6-GPU multiplexer from K80s ‚ hot-swap between models in 0.3ms
A custom kernel module switches between loaded models in just 0.3 milliseconds using repurposed K80 GPUs.
An independent developer, leveraging skills honed on the Boot AI project, has engineered a novel system that multiplexes six GPU dies through a single PCIe slot. The hardware core consists of a repurposed BTC-S37 cryptocurrency mining motherboard and three NVIDIA K80 dual-GPU cards, providing a total of 72GB of VRAM for approximately $200. The breakthrough is a custom Linux kernel module that allows the system to hot-swap between fully loaded AI models in an average of just 0.3 milliseconds, with testing showing zero degradation over ten rapid swap cycles. Each of the six GPU dies can hold a different model persistently in memory.

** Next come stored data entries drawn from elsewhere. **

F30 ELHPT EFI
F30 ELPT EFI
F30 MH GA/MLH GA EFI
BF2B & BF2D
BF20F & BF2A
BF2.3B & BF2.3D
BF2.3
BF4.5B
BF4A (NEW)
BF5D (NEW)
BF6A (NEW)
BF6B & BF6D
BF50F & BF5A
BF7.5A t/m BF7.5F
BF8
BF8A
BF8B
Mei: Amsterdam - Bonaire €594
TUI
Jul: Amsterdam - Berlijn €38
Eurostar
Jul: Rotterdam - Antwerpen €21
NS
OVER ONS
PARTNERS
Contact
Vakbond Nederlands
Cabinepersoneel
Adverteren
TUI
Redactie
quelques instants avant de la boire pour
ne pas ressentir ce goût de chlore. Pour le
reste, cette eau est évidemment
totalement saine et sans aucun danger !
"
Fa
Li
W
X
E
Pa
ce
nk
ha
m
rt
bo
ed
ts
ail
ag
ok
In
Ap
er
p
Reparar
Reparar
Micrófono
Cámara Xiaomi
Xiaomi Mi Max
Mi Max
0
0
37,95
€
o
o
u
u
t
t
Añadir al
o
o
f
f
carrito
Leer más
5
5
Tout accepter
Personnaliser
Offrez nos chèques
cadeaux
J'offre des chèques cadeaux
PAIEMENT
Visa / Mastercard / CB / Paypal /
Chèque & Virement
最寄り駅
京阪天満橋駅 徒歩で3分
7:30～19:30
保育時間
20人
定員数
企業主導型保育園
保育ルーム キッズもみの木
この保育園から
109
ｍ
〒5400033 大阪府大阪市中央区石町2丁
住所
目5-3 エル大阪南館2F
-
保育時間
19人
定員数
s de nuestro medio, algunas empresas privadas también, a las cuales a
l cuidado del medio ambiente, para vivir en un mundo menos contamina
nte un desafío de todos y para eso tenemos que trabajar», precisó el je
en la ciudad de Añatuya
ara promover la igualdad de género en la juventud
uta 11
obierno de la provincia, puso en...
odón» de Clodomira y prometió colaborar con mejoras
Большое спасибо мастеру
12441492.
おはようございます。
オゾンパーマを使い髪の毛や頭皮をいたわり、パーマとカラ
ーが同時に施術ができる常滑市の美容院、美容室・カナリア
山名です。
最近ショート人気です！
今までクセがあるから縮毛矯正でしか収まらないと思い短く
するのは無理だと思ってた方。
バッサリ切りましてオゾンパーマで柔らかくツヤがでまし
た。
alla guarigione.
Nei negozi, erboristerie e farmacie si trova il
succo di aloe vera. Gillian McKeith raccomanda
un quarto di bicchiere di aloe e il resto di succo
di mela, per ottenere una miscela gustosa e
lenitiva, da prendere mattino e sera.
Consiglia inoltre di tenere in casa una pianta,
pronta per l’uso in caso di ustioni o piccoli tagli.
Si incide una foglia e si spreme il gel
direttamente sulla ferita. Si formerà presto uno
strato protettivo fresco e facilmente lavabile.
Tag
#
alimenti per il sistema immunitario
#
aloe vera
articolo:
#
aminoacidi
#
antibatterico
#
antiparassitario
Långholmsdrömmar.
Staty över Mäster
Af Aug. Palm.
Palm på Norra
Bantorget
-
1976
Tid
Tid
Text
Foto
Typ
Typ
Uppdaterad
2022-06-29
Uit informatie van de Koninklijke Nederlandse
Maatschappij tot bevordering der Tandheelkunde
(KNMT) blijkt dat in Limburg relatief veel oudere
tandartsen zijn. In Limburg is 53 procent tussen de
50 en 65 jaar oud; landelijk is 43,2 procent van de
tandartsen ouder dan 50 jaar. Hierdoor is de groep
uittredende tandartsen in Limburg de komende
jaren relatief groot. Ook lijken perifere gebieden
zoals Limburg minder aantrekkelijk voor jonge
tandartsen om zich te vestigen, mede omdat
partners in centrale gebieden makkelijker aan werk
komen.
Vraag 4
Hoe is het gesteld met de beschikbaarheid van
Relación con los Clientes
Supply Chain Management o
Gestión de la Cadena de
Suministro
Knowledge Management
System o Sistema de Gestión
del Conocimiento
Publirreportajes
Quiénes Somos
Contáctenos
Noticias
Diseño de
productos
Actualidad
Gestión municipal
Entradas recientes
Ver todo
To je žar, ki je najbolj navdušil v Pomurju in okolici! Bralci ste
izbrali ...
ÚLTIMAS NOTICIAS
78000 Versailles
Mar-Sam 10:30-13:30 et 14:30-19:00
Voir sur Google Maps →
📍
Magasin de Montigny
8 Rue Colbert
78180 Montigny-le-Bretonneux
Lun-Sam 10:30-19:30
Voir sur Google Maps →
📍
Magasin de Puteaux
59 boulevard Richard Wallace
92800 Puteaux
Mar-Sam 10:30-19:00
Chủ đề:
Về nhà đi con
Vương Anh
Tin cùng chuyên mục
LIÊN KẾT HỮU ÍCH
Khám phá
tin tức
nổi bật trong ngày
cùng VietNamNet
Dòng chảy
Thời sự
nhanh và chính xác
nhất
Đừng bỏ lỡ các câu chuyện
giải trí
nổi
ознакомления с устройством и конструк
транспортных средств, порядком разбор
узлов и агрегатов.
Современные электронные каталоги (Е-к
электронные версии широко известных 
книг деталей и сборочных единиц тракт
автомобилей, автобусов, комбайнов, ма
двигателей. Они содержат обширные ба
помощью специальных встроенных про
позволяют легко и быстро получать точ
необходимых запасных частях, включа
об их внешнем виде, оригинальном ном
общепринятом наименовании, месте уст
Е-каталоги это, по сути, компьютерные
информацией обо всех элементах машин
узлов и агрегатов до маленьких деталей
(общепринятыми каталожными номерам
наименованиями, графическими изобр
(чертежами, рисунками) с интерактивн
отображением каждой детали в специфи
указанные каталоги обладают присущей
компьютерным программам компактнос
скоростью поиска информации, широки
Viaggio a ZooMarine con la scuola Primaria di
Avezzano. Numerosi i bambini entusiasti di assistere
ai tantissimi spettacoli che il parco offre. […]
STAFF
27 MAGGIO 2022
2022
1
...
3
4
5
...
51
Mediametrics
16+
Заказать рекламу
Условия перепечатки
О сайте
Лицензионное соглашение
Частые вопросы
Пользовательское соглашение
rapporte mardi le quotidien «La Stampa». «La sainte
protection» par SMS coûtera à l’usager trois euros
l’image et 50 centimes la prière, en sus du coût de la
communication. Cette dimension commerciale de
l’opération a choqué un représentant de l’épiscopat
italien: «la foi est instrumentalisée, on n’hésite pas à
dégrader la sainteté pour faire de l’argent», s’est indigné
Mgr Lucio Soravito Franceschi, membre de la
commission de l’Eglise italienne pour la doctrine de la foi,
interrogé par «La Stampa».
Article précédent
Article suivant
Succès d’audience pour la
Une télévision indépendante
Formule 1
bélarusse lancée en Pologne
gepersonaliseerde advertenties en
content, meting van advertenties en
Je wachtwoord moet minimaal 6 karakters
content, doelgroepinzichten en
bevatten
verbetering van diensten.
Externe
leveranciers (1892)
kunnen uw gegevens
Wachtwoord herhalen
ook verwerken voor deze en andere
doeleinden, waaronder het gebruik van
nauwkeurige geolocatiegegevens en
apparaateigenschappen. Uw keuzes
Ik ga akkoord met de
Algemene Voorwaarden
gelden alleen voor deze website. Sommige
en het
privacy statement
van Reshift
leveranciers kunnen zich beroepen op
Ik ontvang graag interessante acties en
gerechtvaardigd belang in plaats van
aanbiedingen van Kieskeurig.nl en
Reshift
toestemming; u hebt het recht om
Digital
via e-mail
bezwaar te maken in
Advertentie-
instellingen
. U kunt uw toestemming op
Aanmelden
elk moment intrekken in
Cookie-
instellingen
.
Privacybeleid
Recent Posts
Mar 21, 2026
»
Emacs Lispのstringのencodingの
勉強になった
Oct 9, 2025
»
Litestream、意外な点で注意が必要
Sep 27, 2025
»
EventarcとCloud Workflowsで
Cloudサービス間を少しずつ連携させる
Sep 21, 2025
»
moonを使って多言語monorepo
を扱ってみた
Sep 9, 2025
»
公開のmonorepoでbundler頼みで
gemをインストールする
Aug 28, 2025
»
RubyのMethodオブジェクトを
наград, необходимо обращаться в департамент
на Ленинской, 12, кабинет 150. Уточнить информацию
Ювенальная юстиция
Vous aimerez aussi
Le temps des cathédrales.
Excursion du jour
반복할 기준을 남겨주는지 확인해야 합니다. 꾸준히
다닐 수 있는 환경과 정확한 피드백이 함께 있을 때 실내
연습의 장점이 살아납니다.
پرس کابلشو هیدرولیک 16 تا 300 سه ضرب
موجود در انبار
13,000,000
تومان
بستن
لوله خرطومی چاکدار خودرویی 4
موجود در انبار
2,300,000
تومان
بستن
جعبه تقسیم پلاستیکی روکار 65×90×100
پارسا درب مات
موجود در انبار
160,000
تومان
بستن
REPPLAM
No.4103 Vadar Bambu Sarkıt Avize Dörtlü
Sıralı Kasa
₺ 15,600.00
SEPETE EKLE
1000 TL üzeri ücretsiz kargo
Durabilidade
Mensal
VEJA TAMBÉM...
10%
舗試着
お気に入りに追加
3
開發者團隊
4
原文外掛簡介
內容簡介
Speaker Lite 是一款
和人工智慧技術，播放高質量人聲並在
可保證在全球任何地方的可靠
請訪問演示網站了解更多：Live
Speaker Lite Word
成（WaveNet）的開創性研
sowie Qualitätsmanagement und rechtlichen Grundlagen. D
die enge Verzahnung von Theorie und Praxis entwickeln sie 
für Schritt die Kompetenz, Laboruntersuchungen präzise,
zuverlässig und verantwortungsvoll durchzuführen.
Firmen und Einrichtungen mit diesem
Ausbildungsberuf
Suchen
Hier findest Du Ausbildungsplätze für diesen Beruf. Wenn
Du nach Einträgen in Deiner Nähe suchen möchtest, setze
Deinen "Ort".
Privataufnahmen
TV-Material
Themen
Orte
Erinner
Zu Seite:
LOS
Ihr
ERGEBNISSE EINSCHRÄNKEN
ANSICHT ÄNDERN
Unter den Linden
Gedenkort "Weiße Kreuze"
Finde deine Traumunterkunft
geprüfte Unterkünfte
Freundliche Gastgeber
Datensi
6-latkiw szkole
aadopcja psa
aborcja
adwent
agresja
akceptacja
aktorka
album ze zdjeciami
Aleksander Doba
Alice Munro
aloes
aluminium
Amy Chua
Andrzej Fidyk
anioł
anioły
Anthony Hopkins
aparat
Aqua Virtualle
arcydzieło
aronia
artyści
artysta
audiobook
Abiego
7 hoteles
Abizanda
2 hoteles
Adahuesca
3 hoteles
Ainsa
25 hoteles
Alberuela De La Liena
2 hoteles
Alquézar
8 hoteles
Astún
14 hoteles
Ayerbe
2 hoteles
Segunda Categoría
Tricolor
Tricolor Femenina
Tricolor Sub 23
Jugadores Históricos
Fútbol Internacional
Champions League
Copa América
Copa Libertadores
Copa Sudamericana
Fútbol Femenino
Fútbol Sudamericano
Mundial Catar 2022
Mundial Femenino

The inference engine is written in pure C with zero Python dependencies, emphasizing performance and low-level control. In initial tests, the setup achieved 38 tokens per second decoding with a quantized RWKV-X 0.2B model. The project's goal is to eventually fill all eight slots on the mining board, creating a ultra-low-cost, multi-model inference server where models can be loaded and switched at will. This hack demonstrates a significant proof-of-concept for maximizing the utility of obsolete, high-VRAM hardware like mining rigs and server-grade K80s, which are otherwise challenging to utilize efficiently.
- Built with $200 of repurposed hardware: a BTC-S37 mining motherboard and 3 NVIDIA K80 cards (6 dies, 72GB VRAM).
- Custom Linux kernel module enables 0.3ms model switching with persistent model storage on each GPU die.
- Pure C inference engine delivers 38 tok/s on a test model, offering a blueprint for budget multi-model serving.
Why It Matters
It provides a blueprint for affordable, high-availability AI inference, making multi-model serving accessible with repurposed hardware.